The kind of cheating that says, "I'm winning, so it shouldn't matter that I'm not playing honestly."
I actually have nothing against card counting. I thought, for some reason, that it was illegal but a cursory stab at research (i.e. a quick glance at Wikipedia) has taught me that while it's not illegal, if a casino catches you doing it, they will likely uninvite you from their private premises. Because, you know, they prefer to keep their money.
The feeling that I got from reading about Frey's Fiction Factory is that Frey fancies himself a bit of a card counter.*** He knows some things, and he believes that knowing these things gives him some kind of power to win and he plans to blatantly exploit that until he can't any more and then he will find some other way to make money, you know, like Andy Warhol. (OH, RIGHT. SAME THING! EXACTLY! NOT.)
These things are not secrets, and maybe we should lay them all out in the open. YA is currently the darling of the publishing business because YA, for the most part, IS where the money is. This is pretty indisputable. Another fairly obvious fact is that a lot of the money that is to be made in YA is not just to be made by selling multiple copies of the books themselves, but rather in selling RIGHTS to these books overseas and to the holy grail of rights' sales, HOLLYWOOD. And James Frey knows that movie-makers are ALSO in the business of making money and THEY make the bulk of their money not just from ticket sales, but from merchandising deals. So it all spirals downards faster and faster to the using of books -- your lovely lovely books -- as ways of getting people to buy a plastic snake.
But even THAT is not really SO evil, it's probably some level of reality that I prefer not to dwell on too much because I am a BOOK PERSON and I loves me some BOOKS.
The thing that James Frey has really keyed in on, the REAL secret to James Frey's Shortcut To Financial Gain At Other's Expense, is that people who write and who WANT to write will do ANYTHING to get published.****
Even if that means signing The Worst Contract in History. And giving all their money and all their power to James Frey. And he will happily take it, thank you very much, except will he say "thank you"? Probably not. From the sound of it, he'll shout at you on the phone as you slowly and surely realize that actually, he's right. HE OWNS YOU.
Or, at least, your book. AND YOUR NAME.
So here's the thing YOU need to know more than any other thing in this whole preposterous situation:
If your book is good enough for James Frey's Fiction Factory, it's likely good enough for you to find your own agent (who will take 15%, not 60). It's probably good enough for you to then get a publishing deal. It may be good enough to get a movie rights' sale. There may even be plastic snakes.
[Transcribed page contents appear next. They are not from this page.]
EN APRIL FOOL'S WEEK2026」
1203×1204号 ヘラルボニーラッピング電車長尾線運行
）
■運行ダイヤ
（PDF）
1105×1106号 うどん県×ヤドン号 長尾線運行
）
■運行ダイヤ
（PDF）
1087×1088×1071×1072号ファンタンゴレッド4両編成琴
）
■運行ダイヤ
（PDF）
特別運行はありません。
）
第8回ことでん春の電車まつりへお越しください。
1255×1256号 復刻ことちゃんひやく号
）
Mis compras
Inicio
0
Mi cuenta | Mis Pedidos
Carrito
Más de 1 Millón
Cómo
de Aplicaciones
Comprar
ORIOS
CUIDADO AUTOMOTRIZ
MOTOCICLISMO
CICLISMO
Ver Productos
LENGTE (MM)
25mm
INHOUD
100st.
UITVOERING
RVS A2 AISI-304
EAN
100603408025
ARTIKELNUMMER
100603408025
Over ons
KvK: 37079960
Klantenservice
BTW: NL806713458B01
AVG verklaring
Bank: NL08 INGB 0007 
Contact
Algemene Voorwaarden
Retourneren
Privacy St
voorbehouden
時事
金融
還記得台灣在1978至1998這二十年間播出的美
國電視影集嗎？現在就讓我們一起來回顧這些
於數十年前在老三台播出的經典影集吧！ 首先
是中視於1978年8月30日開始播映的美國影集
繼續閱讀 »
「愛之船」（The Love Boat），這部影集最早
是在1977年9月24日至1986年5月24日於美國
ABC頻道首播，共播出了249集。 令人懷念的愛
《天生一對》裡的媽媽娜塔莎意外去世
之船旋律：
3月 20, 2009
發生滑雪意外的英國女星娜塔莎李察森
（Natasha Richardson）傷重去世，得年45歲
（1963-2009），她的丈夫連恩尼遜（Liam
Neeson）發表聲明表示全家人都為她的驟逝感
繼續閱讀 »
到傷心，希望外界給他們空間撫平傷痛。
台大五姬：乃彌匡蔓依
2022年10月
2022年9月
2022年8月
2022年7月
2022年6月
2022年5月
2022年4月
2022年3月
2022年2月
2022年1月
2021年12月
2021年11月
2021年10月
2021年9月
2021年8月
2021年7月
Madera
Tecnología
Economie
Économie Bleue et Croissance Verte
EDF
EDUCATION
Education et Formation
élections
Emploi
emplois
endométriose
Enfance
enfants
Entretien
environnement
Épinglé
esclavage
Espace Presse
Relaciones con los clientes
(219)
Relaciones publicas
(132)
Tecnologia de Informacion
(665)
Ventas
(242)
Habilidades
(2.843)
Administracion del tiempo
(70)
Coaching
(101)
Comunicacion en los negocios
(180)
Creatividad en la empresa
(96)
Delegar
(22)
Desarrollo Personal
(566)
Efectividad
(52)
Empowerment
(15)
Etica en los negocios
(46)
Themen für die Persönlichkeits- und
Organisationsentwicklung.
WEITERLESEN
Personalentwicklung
And if it's good enough for all those things, it's good enough to sport your OWN name.
I want to hold up a placard outside MFA programs everywhere, where James Frey is systematically preying on your need for money and your craving for publication and your talent and your skill. It will say:
YOU DO NOT NEED JAMES FREY.
He has NOTHING that you don't have. YOU have the talent. It's YOUR book.
YOU HOLD THE CARDS.
Don't give your money away to someone who is too lazy to count his OWN cards. Play your own hand, kids.
Which I guess places this post squarely under the rubric of ADVICE YOU SHOULD TAKE.*****
* OK, fine, three people on Twitter.
** There's a name for this and I can't remember what it is.
*** WARNING: This is possibly the worst metaphor ever blogged.
**** I also have an uneasy feeling that perhaps these MFA students are agreeing to do this, in part, because -- AND PLEASE TELL ME I'M WRONG HERE -- they may, on some level, feel that they are too GOOD for YA and hey, they don't want to put their own name on it anyway. Is this possible or am I just feeling disillusioned in general right now? ANSWER ME. You know, if you want to.
***** OK, yes, fine, I was trying to force rubric into the last line of this post to be clever, and no, it doesn't really work in this context. BUT THEY CAN'T ALL BE WINNERS.